- **SELECTED EXTRACT**:
+ + + +

This document will explain what neural networks are and how they work, which will help you
understand how AI and machine learning work. In the scenario below you’ll play the part of
the neural network.
First day of your new job as a “classifier” your boss walks in and drops a big spreadsheet of
numbers on your desk.
“Is this a cat?” she asks.
Confused you ask “What?”
“Is this a cat?”
Even more confused, you respond “I don’t know”.
“Wrong!” she says, and slaps you across the face.
Before you’ve had a chance to be shocked she drops another large spreadsheet on your desk. “Is this a cat?”
“I don’t understand” you respond.
“Wrong!” she says, and slaps you again.
Another spreadsheet. “Is this a cat?”
Not wanting another slap, you meekly respond “Yes?”
“Correct! Good job!” she says, and gives you a wonderful reward. Almost makes up for the slaps.
Another spreadsheet. Cat?
Slightly more confident and wanting another reward you respond “Yes”
“Wrong!”. Another slap.
You are very confused. “I don’t understand what’s going on. You haven’t told me the rules,
you haven’t told me how to figure out something is a cat, you haven’t given me the logic
to figure this out. You haven’t trained me.”
“Correct” says the boss. “This is training. Trust me, you’re going to get very good at
Another spreadsheet. This time you focus on the sheet. It’s 256 columns and 256 rows, filled
with numbers. Is it a cat? You don’t know, so you guess.
Another and another. Right, wrong, wrong, right again, it keeps going. Slaps and rewards.
You’re starting to notice some patterns – if the sheet is almost all zeros then it’s not a cat.
You look at the center of the sheet – that part should have larger numbers.
It’s getting slightly better – you’re getting more rewards than slaps, guessing correctly more
often than not. It’s all about the patterns of the numbers.
This is the strangest job you’ve ever had. The slaps are terrible, but the rewards are so great
you don’t want to quit. How do you get better at this? It’s not really possible for one person.
If you had more people they could focus on different aspects of the sheet,
look for different patterns, and you could use their findings to make better guesses.

+ + + +

- **EXERCISE A**:
Copy the neural network explainer from "Confused you ask" to "for the slaps.", with "worksheet" swapped in wherever "spreadsheet" appears.

Saved data entries

+ + + +

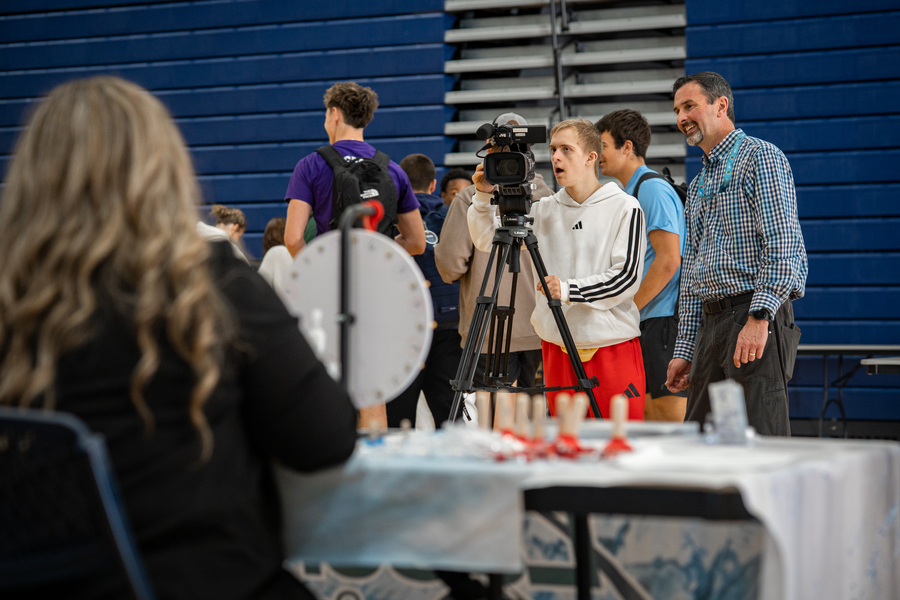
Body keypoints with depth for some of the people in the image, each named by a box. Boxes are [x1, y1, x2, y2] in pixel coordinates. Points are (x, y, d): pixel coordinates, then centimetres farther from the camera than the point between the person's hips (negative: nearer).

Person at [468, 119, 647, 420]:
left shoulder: (625, 208, -2)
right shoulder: (544, 210, 9)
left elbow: (626, 277, -10)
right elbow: (486, 240, 9)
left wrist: (569, 289, -20)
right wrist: (483, 197, -6)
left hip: (613, 347, -4)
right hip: (558, 348, 4)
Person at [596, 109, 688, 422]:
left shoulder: (653, 189, -11)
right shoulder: (631, 193, 19)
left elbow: (668, 261, -19)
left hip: (664, 318, -10)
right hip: (647, 322, 10)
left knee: (670, 419, -8)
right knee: (646, 413, 9)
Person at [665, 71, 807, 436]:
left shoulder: (760, 157, -2)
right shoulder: (698, 186, 24)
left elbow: (781, 246, -14)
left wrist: (759, 317, -23)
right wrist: (684, 350, 18)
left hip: (757, 317, -8)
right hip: (710, 322, 8)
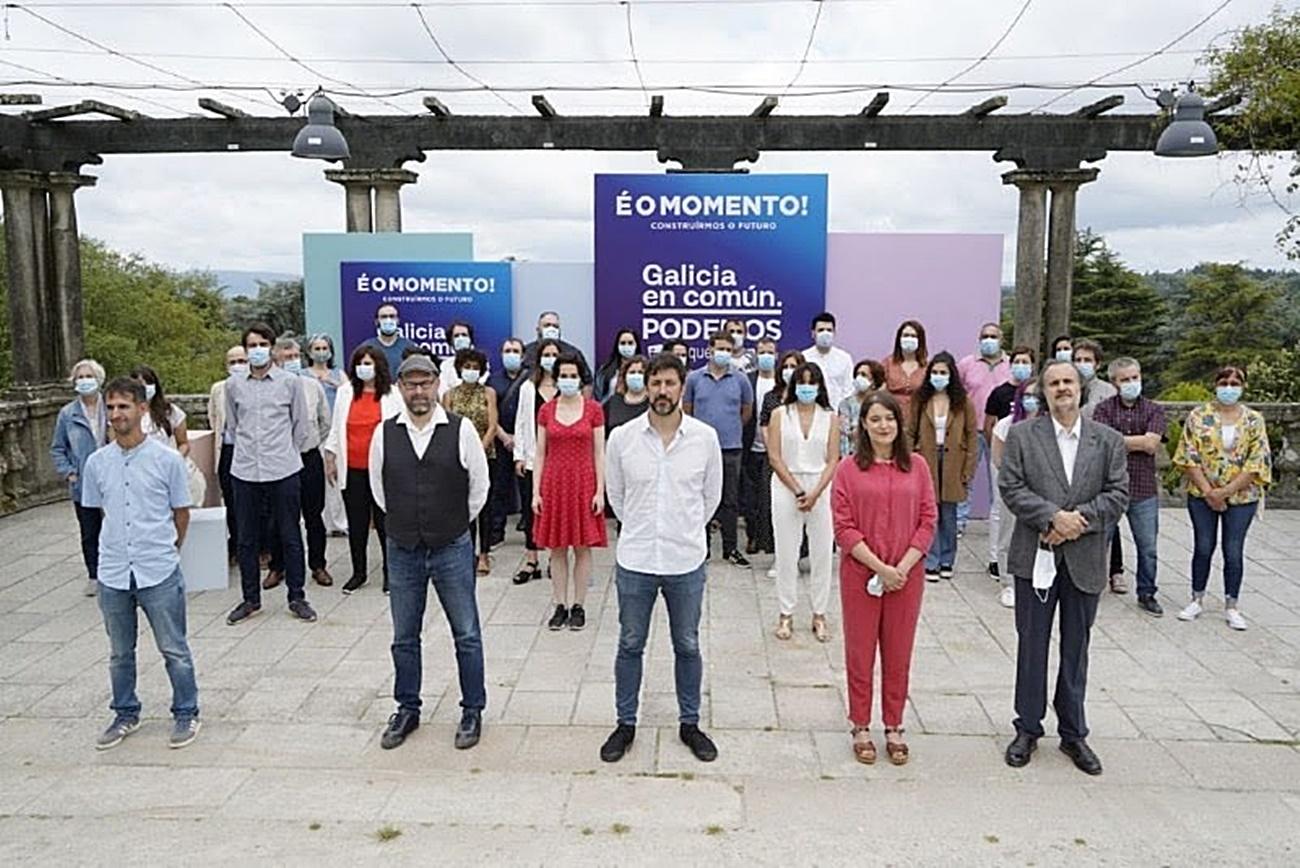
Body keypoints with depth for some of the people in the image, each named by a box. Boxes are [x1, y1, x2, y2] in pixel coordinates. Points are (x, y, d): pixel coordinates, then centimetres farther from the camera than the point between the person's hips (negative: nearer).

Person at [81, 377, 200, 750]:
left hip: (160, 573, -3)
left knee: (174, 650, 5)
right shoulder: (97, 463, 1)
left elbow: (181, 513, 2)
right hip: (113, 573, 4)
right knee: (120, 653, 17)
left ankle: (185, 713, 21)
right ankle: (125, 714, 34)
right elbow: (98, 510, 15)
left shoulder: (167, 459, -8)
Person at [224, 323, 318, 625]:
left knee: (290, 537, 5)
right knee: (246, 539, 10)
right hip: (245, 471, 2)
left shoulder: (290, 382, 0)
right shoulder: (233, 385, 6)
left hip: (283, 470, -2)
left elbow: (300, 425, 7)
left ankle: (297, 597, 16)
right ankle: (251, 598, 23)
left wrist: (286, 454, 9)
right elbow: (232, 425, 17)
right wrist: (247, 450, 13)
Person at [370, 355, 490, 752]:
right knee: (404, 638, 15)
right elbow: (378, 488, 12)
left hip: (452, 548, -2)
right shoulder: (384, 433, -2)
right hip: (402, 550, 2)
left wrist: (455, 525, 8)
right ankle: (407, 709, 32)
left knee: (467, 635, 7)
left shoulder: (461, 429, -9)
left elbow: (479, 486, 1)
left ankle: (472, 711, 22)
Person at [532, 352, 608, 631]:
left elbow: (599, 453, -1)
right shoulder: (546, 410, 4)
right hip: (554, 483, 2)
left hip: (584, 483, -2)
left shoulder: (593, 409, -1)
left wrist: (600, 491, -7)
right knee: (557, 549, 6)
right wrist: (535, 491, 0)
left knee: (582, 548, 4)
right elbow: (540, 453, 5)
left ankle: (578, 606, 14)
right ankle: (560, 606, 16)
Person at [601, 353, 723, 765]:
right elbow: (616, 495, 8)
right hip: (635, 560, 0)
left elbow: (711, 495, 8)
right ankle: (625, 724, 29)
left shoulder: (705, 437, -6)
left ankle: (690, 723, 31)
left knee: (687, 646, 14)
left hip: (687, 561, 0)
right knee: (630, 645, 12)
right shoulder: (622, 437, -6)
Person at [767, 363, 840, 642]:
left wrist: (815, 493, -12)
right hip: (786, 487, -1)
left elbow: (833, 461, 0)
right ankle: (786, 614, 15)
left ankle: (819, 614, 16)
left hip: (821, 489, 1)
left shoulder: (829, 418, 4)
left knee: (821, 553, 4)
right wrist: (798, 491, -11)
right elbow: (775, 457, -4)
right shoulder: (780, 415, 2)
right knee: (786, 553, 4)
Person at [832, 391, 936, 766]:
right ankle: (861, 729, 23)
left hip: (907, 575, 2)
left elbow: (928, 521, 1)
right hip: (861, 574, -2)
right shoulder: (848, 469, -4)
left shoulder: (917, 466, 2)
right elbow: (844, 528, -7)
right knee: (860, 653, 8)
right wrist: (880, 568, -14)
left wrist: (903, 567, -10)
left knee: (899, 654, 12)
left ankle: (894, 728, 27)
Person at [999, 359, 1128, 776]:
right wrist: (1054, 517, -18)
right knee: (1032, 646, 8)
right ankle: (1028, 729, 22)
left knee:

+ + + +

- **EXERCISE B**:
In the saved data entries, rewrite everything from the line with "right hip: (786, 487, -1)" to the line with "right elbow: (775, 457, -4)". Multiply each keypoint's x, y and depth values by 1.3 and round them to whole numbers, halves up.

- **OUTPUT A**:
Confused you ask “What?”
“Is this a cat?”
Even more confused, you respond “I don’t know”.
“Wrong!” she says, and slaps you across the face.
Before you’ve had a chance to be shocked she drops another large worksheet on your desk. “Is this a cat?”
“I don’t understand” you respond.
“Wrong!” she says, and slaps you again.
Another worksheet. “Is this a cat?”
Not wanting another slap, you meekly respond “Yes?”
“Correct! Good job!” she says, and gives you a wonderful reward. Almost makes up for the slaps.

- **OUTPUT B**:
right hip: (1022, 633, -1)
left elbow: (1083, 599, 0)
right ankle: (1022, 798, 20)
left ankle: (1065, 798, 21)
left hip: (1067, 636, 1)
left shoulder: (1078, 543, 5)
left knee: (1067, 719, 5)
right wrist: (1037, 638, -14)
right elbow: (1008, 594, -5)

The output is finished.